EDHOC message_4 is now mandatory for the sake of mutual
authentication.
- EL (p4): Key schedule unmodified.
- EL (p5): Measurements, comparing with PSK1 variant (discarded in the
interim)
- EL (p6): Handhsake duration, energy consumption, memory usage. PSK2
slightly faster, uses a bit more memory.
- EL (p7): Charts showing energy and duration.
- EL (p8): Asking for WG adoption; integration in the Lakers Rust
implementation.
- MV: Who read the draft?
- (3 in room, 1 remote)
Presented slides
- (MT presenting.)
- MT (p2): Why do we do that? Some things negotiable during EDHOC,
some have to be known in advance, therefore the EDHOC application
profiles. Like before, started in EDHOC, was split out for delayed
work, and is now in agenda.
- MT (p3): Reorganization. Now identifying profiles by registered
integers. Parameters are concepts from EDHOC that are detailed here
(?), with CBOR representation.
- MT (p4): More details on the profile format. Venues for sending
data: Web link, or EDHOC information object (CBOR map). To prevent
explosion of registrations, admitting overrides in specific field
(EAD items).
- MT (p5): About additional parameters for profiles.

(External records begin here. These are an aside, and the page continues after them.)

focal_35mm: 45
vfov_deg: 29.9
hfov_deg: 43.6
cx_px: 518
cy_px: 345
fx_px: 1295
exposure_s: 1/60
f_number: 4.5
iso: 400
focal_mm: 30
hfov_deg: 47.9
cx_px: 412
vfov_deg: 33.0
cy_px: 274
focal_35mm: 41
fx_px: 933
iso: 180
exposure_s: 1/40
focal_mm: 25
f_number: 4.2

- MT (p6): Updates on CBOR canonical representation of profile. Some
parameters required, some make no sense.
- MT (p7): Suggested initial set of well-known profiles (expressed in
CBOR objects and filed into registry); totally arbitrary, let's
discuss. By no means de facto default
- MT (p8): Next steps. It's mostly about defining one more venue to
exchange information on supported EDHOC application profiles and
capabilities of EDHOC peer, that venue being the first two EDHOC
messages with EAD items. So that's still to be done, but we got
support and asked to accelerate at the Hackathon. Unless the WG
really wants to see that in the draft first, then this can also be
ready to consider for WG adoption.
- CA: EAD items are very important for choosing when to send
credentials by value or reference. I don't care if that thing still
to add is already in the draft or not.
- MV: Who read draft?
- (2 in room, 1 non-author on chat)
Presented slides:
adoption calls
- (Discussion on what to prioritize.)
- grease is short and simple.
- psk will have to be frozen for 6 months for formal analysis, and
people working on it would like to see it adopted.

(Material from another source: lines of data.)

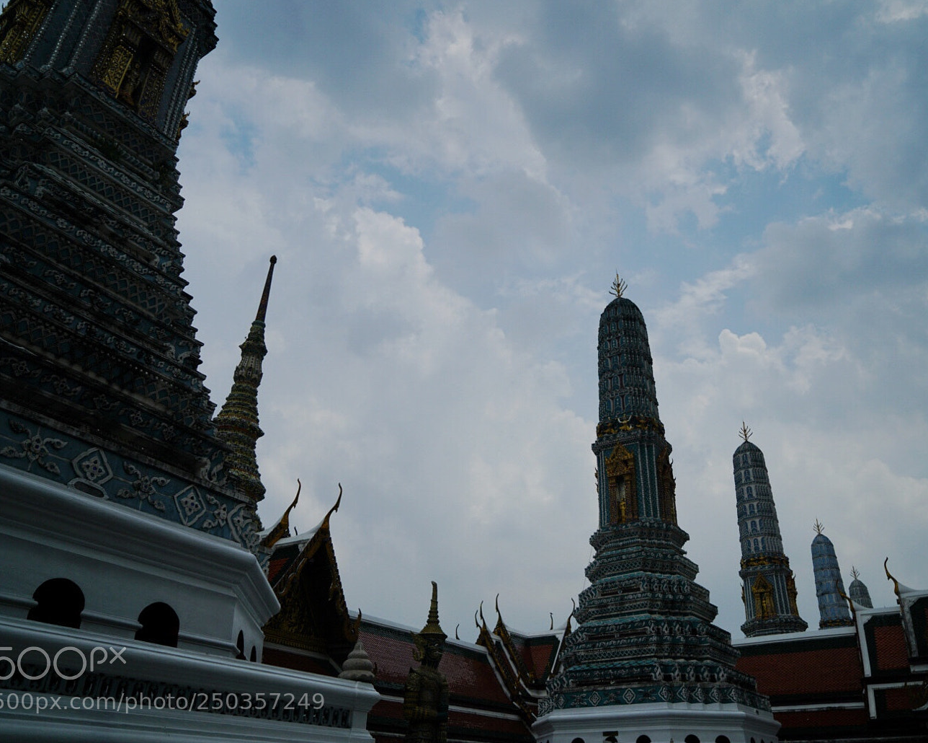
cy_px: 373
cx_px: 524
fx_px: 769
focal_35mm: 28
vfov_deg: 51.5
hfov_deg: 62.0
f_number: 4
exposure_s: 1/4000
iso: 200
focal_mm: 24
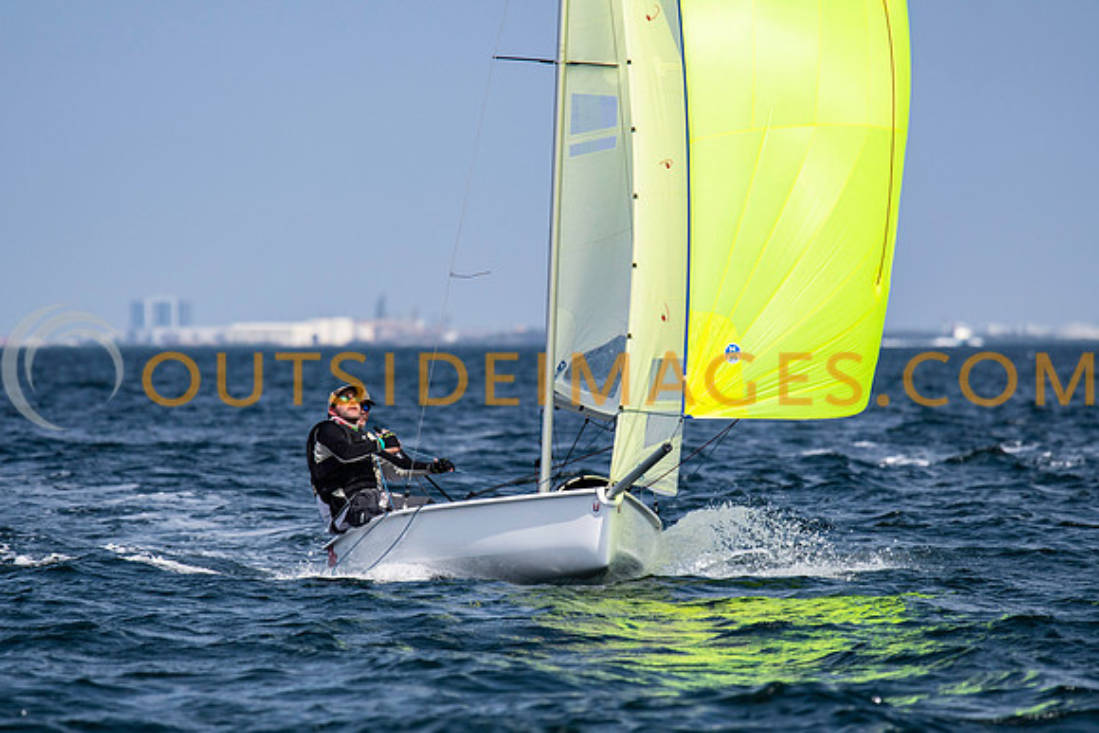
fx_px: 14003
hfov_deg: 4.5
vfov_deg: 3.0
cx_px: 550
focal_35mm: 459
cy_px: 366
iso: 400
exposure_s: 1/5000
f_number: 5
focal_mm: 300
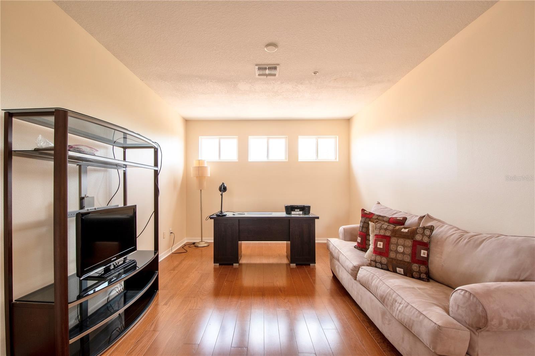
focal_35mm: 15
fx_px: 223
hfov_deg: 100.4
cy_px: 178
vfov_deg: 77.3
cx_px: 268
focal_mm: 10
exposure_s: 1/50
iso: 320
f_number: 7.1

- Documents like -app-profiles are those that enable other things to
move forward (CB and CA). Given the number of readers, the version
number doesn't really play a role here.
- SF: Looks like a rough order is -grease, -app-profiles, -psk, -ra,
for 2 weeks each. Their calls don't have to run strictly
sequentially, but running in parallel risks to have few/nobody
reading anything. We should still manage to close all the calls by
the end of the year.
- JPM (on chat): LAKE only have 2 adopted drafts, so I think the group
could adopt everything people think is ready. Don't need to
prioritize.
AOB
- MV: We will schedule an interim meeting in January 2025.